Now, my concern is what happen in background, since records with EmpId 1 and 3 are as it is in both snapshots so are they again restore into snapshot-2? or as per your statement "it use as much data from previous snapshot" then will it take these two records from snapshot-1 when we will try to restore snapshot-2?

if it stored all records into snapshot-2 then is it possible to delete snapshot-1 since with time repository size will be increase if it keep same records multiple times?

First off , the unit of snapshotting isn't individual documents but rather Lucene segments, which can be roughly interpreted as a group of documents. So the level of incrementally isn't that granular.
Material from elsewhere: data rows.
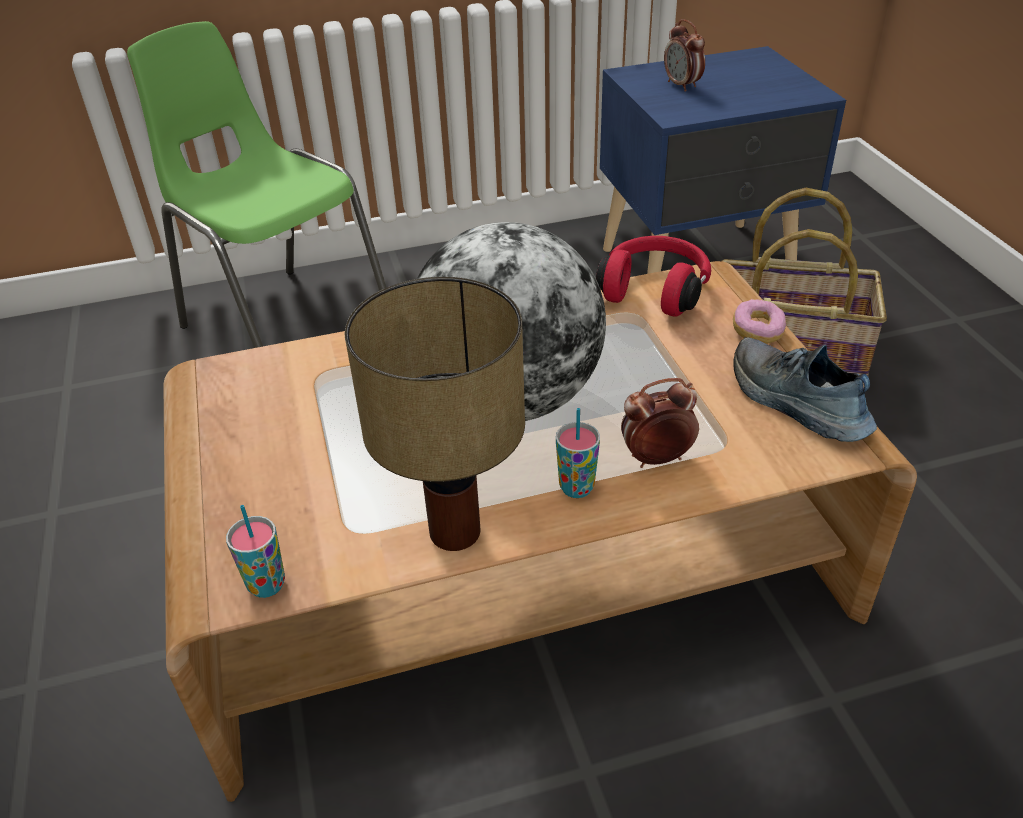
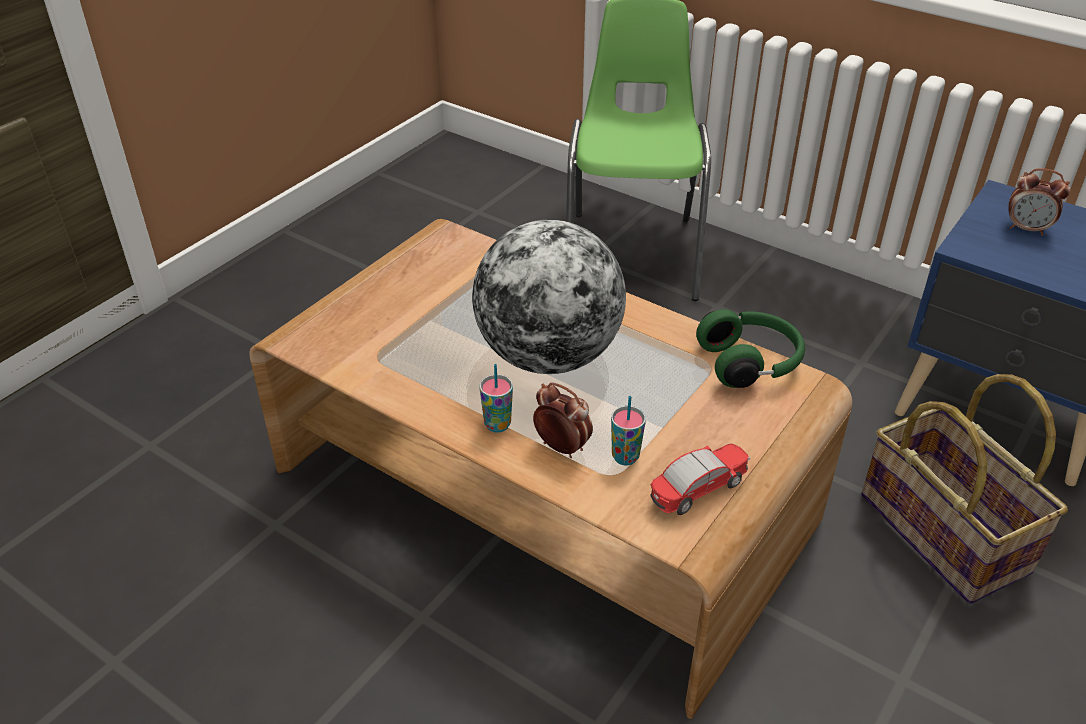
camera: 50 degrees right, 0 degrees up
(266, 585) = (311, 349): cup -> cup (625, 457)
(455, 529) = (414, 393): table lamp -> none
(655, 290) = (751, 362): red headphones -> green headphones
(682, 85) = (1027, 229): alarm clock -> alarm clock turned 90 degrees counterclockwise
(757, 331) = (763, 436): donut -> none
(795, 404) = (697, 491): shoe -> toy car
Still, the points your question raises remain the same logically, just figured I'd point this out:

Yes roughly (if there are Lucene merges in the meantime or primary failover this may not always work) this is true, unchanged segments/documents will be reused in cases like this one and the segment containing document 1 and 3 will not be re-uploaded to the repository.

Yes, you can delete snapshots as you see fit. The snapshot functionality will then simply remove the data that was only referenced by the deleted snapshot (in your example snapshot-1) but will leave the data that is still required for other snapshots in the repository. The repository will not needlessly keep files around that aren't used by any snapshots.

1 Like

if you want to automate this from cron level check this out as well

https://discuss.elastic.co/t/automatic-elasticsearch-snapshot-backup/173223

Thank you Armin, Now it is clear :slightly_smiling_face:

sure we will check it and let you know in case any concerns.

This topic was automatically closed 28 days after the last reply. New replies are no longer allowed.